The shocking hostility to the merger proposal was uncovered in a general ERP survey conducted by market research firm Rethink Research Associates, which brought together the results this week, interviewing 100 CIOs, evenly spread over Germany, France, the UK and Northern Europe. Over 40% of the sample were customers of either Peoplesoft and JD Edwards and they were vehemently against the Oracle deal going through.

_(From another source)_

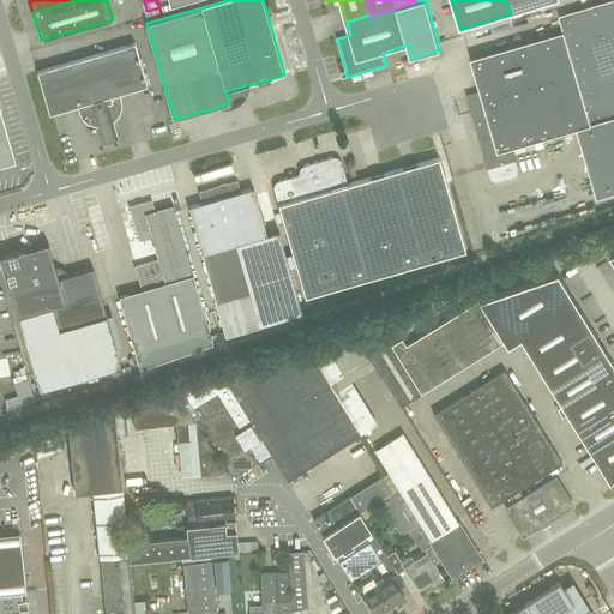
[(564,30),(470,58),(481,92),(469,96),(476,120),(480,130),(479,130),(493,178),(497,180),(515,174),(517,170),(510,148),(577,128),(597,197),(613,191),(613,0),(607,0),(559,14),(564,30)]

However the JD Edwards users were equally scathing about their own supplier, with over half of them unhappy at their choice of supplier and hoping that life under Peoplesoft is going to be an improvement. Peoplesoft customers had one of the highest satisfaction scores of all the ERP suppliers across Europe, with over 60% saying that they would go out and buy Peoplesoft software all over again, no questions asked. Ironically Oracle had the least satisfied ERP customers.
SAP and Oracle customers are equivocal on the topic, with roughly half of each in favour of the Oracle deal and half of them against it. But only 1 from 100 ERP customers in Europe thinks that no merger at all should have happened, so clearly the leading CIOs in Europe know that consolidation is inevitable in order to improve their product range and quality of service.
Other conclusions from the report are that customers in general failed to find the benefits they were looking for when they signed up for ERP, with top of the wish list being improved control over their business and gaining a clearer picture of which business activities are profitable. Almost none of the respondents felt that they had achieved full profit visibility through ERP.